[DATA FOR PROCESSING — start]
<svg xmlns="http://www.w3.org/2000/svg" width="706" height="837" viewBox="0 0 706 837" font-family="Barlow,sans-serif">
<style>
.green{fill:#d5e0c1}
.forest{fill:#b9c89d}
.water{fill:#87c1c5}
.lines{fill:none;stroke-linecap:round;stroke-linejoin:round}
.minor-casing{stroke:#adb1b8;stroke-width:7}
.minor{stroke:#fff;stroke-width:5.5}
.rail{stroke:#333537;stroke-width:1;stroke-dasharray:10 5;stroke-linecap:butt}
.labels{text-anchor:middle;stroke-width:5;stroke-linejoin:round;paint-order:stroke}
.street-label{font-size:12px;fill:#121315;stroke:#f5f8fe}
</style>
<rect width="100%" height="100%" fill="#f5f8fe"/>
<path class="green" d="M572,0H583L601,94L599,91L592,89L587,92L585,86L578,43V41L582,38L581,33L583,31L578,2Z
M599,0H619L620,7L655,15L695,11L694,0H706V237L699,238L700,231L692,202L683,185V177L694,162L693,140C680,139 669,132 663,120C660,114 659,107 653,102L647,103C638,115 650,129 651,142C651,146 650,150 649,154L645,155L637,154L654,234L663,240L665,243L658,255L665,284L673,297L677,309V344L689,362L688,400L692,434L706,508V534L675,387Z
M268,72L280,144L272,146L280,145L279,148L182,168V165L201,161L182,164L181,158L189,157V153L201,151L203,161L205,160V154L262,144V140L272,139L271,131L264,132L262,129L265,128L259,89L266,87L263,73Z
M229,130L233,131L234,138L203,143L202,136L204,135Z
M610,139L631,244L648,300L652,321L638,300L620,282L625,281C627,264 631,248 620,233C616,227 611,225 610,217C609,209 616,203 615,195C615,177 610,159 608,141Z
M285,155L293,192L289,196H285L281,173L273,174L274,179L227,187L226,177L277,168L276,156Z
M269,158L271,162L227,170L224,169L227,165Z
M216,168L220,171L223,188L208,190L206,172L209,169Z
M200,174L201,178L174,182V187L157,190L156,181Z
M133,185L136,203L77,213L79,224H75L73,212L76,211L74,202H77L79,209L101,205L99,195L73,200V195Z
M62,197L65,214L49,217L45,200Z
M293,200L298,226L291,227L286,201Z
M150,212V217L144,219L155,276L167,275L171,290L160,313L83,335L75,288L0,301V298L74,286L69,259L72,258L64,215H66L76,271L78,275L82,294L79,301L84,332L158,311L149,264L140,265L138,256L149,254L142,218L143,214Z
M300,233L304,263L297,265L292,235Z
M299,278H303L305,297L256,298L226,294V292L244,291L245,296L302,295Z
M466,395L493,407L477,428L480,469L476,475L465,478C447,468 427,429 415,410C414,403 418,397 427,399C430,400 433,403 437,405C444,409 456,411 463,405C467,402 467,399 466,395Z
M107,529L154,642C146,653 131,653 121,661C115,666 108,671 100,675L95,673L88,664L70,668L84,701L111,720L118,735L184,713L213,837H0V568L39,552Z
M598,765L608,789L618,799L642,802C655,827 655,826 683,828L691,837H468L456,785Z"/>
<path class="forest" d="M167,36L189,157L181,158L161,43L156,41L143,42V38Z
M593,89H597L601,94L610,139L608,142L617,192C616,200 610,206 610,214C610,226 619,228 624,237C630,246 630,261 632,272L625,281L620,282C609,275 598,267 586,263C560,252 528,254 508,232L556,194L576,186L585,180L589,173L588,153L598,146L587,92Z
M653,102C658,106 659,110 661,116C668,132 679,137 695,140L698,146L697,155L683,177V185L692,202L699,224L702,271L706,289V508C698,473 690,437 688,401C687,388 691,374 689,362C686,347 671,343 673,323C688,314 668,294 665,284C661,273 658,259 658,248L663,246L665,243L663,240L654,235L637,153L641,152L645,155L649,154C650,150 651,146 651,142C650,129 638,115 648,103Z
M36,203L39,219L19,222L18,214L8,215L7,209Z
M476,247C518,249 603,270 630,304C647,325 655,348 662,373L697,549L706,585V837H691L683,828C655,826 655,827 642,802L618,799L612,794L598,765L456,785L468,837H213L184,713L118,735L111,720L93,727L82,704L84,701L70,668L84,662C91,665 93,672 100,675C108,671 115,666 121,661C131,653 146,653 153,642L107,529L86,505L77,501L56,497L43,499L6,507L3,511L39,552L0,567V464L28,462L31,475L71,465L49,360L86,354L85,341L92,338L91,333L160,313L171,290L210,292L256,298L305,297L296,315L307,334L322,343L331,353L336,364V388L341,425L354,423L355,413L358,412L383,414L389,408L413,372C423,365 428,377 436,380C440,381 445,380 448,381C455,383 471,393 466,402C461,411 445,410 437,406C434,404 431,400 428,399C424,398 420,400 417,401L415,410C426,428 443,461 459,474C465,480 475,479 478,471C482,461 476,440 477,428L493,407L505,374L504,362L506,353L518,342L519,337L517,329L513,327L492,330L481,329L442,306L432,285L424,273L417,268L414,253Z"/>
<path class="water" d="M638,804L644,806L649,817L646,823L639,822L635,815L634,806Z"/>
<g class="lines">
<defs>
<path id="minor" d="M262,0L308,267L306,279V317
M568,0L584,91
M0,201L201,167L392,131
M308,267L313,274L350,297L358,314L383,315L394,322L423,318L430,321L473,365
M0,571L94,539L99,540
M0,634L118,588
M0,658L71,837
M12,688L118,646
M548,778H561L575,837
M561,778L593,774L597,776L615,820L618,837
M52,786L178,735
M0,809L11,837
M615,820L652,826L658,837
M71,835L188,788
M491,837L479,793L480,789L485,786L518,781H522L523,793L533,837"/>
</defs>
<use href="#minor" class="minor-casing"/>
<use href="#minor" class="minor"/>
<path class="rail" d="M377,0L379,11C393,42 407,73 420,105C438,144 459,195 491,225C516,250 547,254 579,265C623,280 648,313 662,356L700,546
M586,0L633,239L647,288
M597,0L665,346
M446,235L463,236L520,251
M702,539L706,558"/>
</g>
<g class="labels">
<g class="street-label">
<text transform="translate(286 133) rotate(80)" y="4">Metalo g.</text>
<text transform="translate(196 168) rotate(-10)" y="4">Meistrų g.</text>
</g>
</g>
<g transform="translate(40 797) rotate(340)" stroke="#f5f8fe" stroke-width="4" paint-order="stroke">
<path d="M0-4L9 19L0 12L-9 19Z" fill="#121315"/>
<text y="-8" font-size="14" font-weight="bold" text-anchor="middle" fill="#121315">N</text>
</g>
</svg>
[DATA FOR PROCESSING — finish]
PROBLEM REQUIREMENTS.
Only lines containing the word "middle" should appear in the answer, and every such line from the records above must be there.

RESPONSE FOR THIS EXERCISE.
.labels{text-anchor:middle;stroke-width:5;stroke-linejoin:round;paint-order:stroke}
<text y="-8" font-size="14" font-weight="bold" text-anchor="middle" fill="#121315">N</text>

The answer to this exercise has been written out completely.